● Fonte:

UMA LEMBRANÇA RISONHA



Não sei porquê lembrei somente depois de tanto tempo. O que puxou o fio do novelo do silêncio e fez a memória falar. Não tem importância. Algumas lembranças são presentes valiosos demais para a gente se ocupar em tentar compreender porque de repente vêm à tona. São peças que nos trazem uma nova leitura do desenho do quebra-cabeça. São chaves capazes de abrir portas que dão acesso a varandas onde a gente se sente caminhando descalço, inspirando jardins, flagrando vaga-lumes com olhos de inocência.
Toda vez que a visitava, na hora de eu ir embora ela caminhava comigo um quarteirão inteiro da rua para se despedir. No mínimo. Concluído aquele trecho, muitas vezes resolvia me acompanhar no trajeto do quarteirão seguinte, até eu chegar no ponto do ônibus. Eu sabia que era uma forma de estender ao máximo o nosso encontro. Um delicado acordo tácito cumprido à risca durante todos aqueles anos. De mãos dadas, seguíamos com passos de algodão. E se fosse inverno no meu coração ou no dela, não fazia diferença: sempre eram pés de primavera aqueles que caminhavam lado a lado florindo sóis pelas calçadas. Coisas do amor.
Naquela manhã, pela primeira vez, o hábito foi quebrado. Limitou-se a me levar ao portão. O corpo onde habitava estava cansado demais para caminhar comigo os costumeiros quarteirões floridos. Quem sabe para driblar o desconforto causado pela nova circunstância, inventamos um outro jeito de afastamento: ao nos despedirmos, brincamos de roda. Foi uma dança rápida e imensa. Ainda sou capaz de sentir a música emanada do nosso riso. De experimentar o lume com o qual aquela vida me olhava enquanto a minha dançava com ela.

● Tarefas do exercício:
(A) Segundo o texto "Uma lembrança risonha", o que as duas pessoas inventaram para se despedir na manhã em que o hábito foi quebrado?
(B) Escreva a continuação do texto "Uma lembrança risonha" a partir da última frase apresentada.

● Entradas:
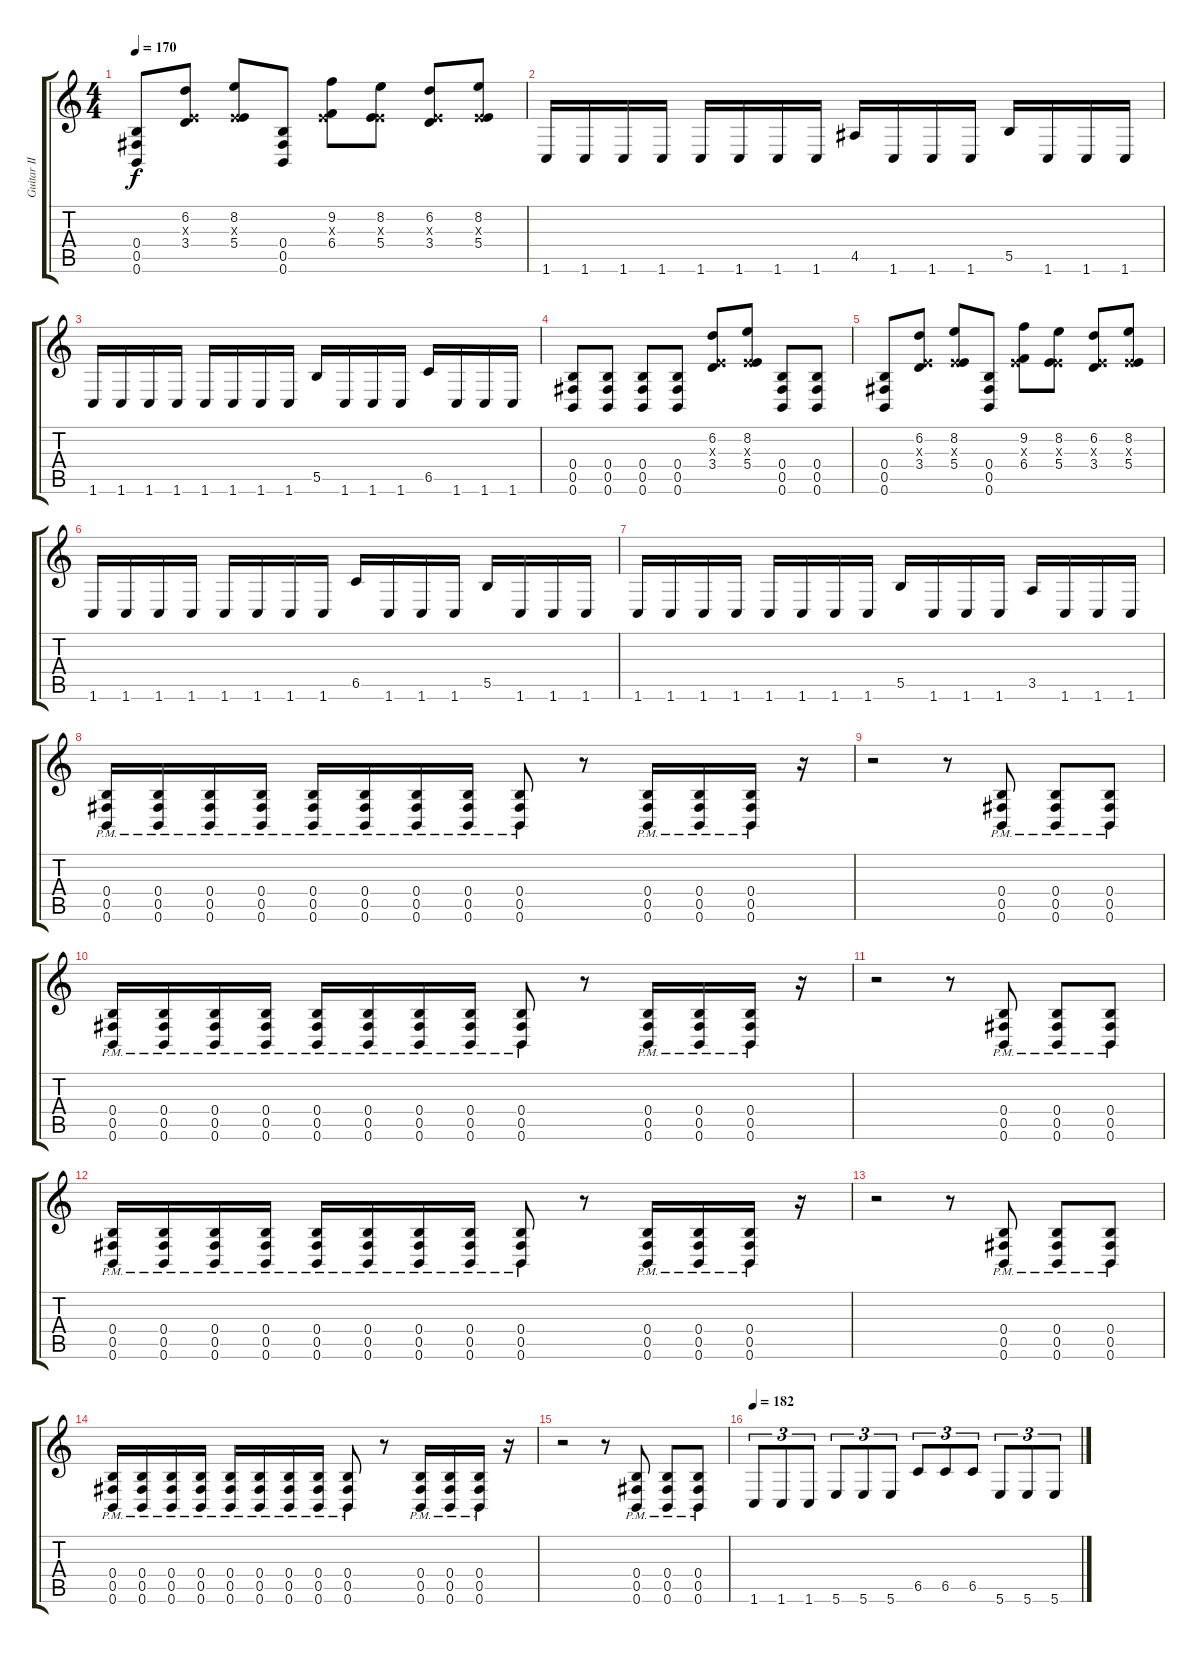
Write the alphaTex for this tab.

--

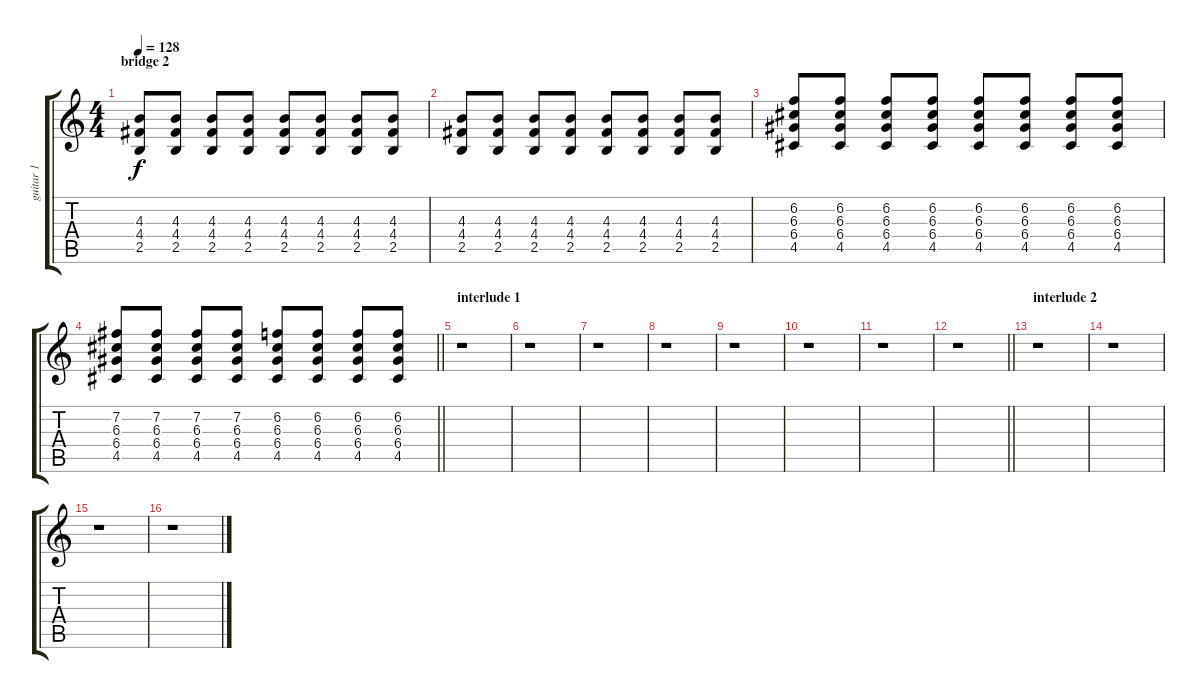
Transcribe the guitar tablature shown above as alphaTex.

● Respostas por tarefa:
(A) Brincaram de roda.

(B)
Não sabíamos, mas aquele foi o nosso último encontro. Dias depois, a minha avó deixou aquela casa humana onde eu me habituei a encontrá-la desde que nasci. Aquele punhado de manhãs de céu azul anoiteceu naquele corpo para despertar em outros jardins. Caminhar de mãos dadas, quem sabe, também com outros amores. Florir sóis por outras calçadas. E por mais previsível que fosse a chegada daquele momento, acostumar-me com esta novidade já antiga é um exercício que talvez eu realize durante toda a minha vida.
Anos mais tarde, ao me dar conta de que na vez mais recente em que a vi nós nos despedimos brincando de roda, o meu coração riu um riso novo, feito de gratidão e reverência à sabedoria que tece grande parte das belezas. Nada poderia ser mais fiel àquele amor tão lúdico que permeou o nosso encontro, embrulhado para presente num papel com cheiro de Deus. Olhando em retrospectiva, percebo que, embora nem sempre tenhamos conseguido, também fazia parte do nosso acordo tácito a vontade de valorizar os momentos compartilhados como se fossem únicos. De saboreá-los como se fossem os últimos. Parece que lembrávamos que, às vezes, realmente são.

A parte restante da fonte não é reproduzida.